Tribunal decision into 1Click could make it easier for regulator to deregister charities

The tribunal ruling to uphold a Charity Commission decision to deregister a charity seeking to create a computer system for the elderly could set a legal precedent

The charity tribunal has found in favour of the Charity Commission in a case which could make it easier for the commission to remove charities from the charities register where there is no evidence of charitable activity.

In a ruling published this week, the tribunal upheld the commission’s decision to remove the 1Click Charitable Trust from the register of charities in February on the grounds that it was not operating in pursuit of its charitable aims, although the trustees argued that it was. The charity was also found to have had no sustainable plan for raising funds.

The trustees appealed the decision, also in February, arguing that 1Click did operate as a charity.

A commission spokesman said the case set a legal precedent for the commission, which would allow it to more easily remove charities where there was no evidence of charitable activity.

The trust was registered in 2010 with the aim of developing a simple home computer system for the elderly and at the time said it expected to have an annual income of £600,000 from EU grants. 

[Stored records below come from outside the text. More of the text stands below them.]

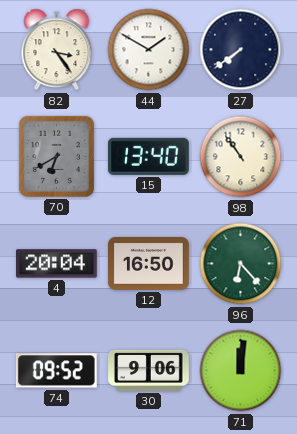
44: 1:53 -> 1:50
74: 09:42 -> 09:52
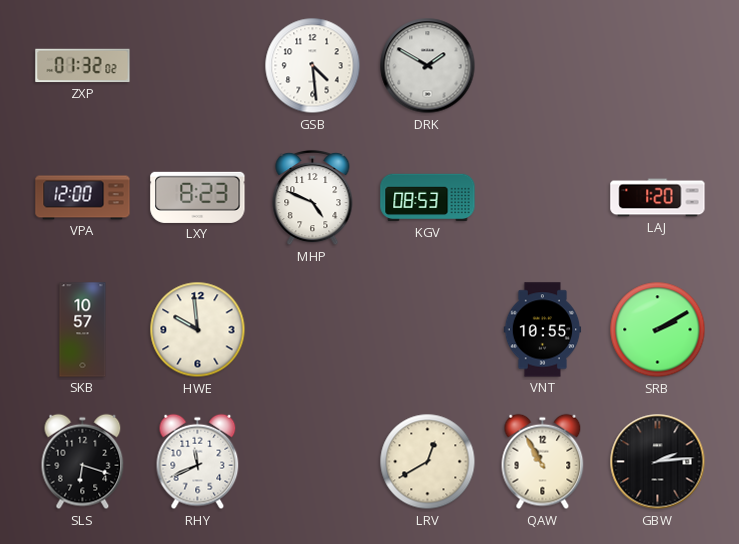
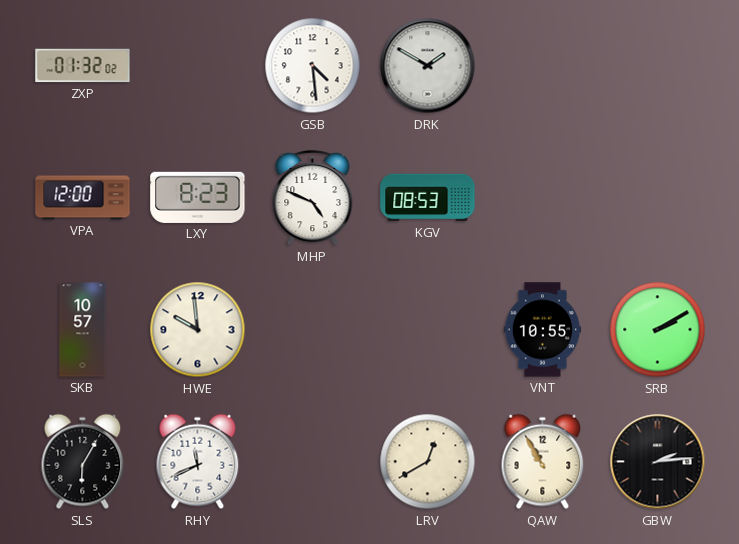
LAJ: 1:20 -> none
SLS: 6:18 -> 6:05
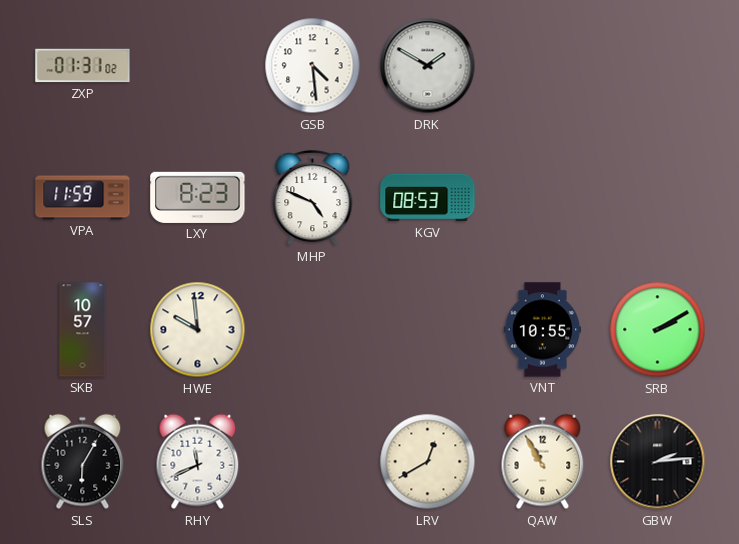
ZXP: 01:32 -> 01:31
VPA: 12:00 -> 11:59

But until December 2015, when the commission wrote to the charity saying it planned to deregister it, its highest annual declared income was £3,751 and for three years its annual income was less than £5, according to tribunal papers.

The charity told the tribunal that it had been unsuccessful in seeking grants, and had established a trading subsidiary to run a pub to generate income but had struggled to do so, although trustees said they expected it to generate £50,000 for the charity by the end of the financial year.

But the commission said the subsidiary’s accounts suggested the pub would only be able to transfer £2,000 to the charity at the end of the current financial year.

Two trustees were also living in the pub rent-free, the ruling said.

As a result of being unable to generate funds, the charity had not made any progress on its charitable aims, although trustees told the tribunal they had a friend in Malaysia who had offered to develop the software for them if they could raise £100,000.

In its ruling, the tribunal said that the charity "does not operate".

"This is because it has undertaken negligible charitable activity since its inception and further that it has submitted no evidence of having adopted a structured approach to generating funds in order to operate in the future," the ruling said.

It also acknowledged the charity did not meet the minimum income threshold of £5,000 for a charity to be included on the register but said this was not why the charity was removed.

Stephen Flanagan, the chair of trustees at 1Click, told Third Sector trustees planned to wind up the organisation, rather than continue to operate as an unregistered charity.

He said this was because the charity currently banks with the Charities Aid Foundation, which usually only offers its services to registered charities and it would be too inconvenient to change bank accounts.

He said: "It’s the feeling of the trustees that we don’t want to go on any more if the Charity Commission can be so picky – why pick on us?"

He said the charity had been proactively seeking funds and that the tribunal and commission decisions were unfair.

Kenneth Dibble, the commission’s legal director, said in a statement: "We will adopt a robust approach in removing these charities where they have minimal assets and are making no significant attempts to further charitable purposes."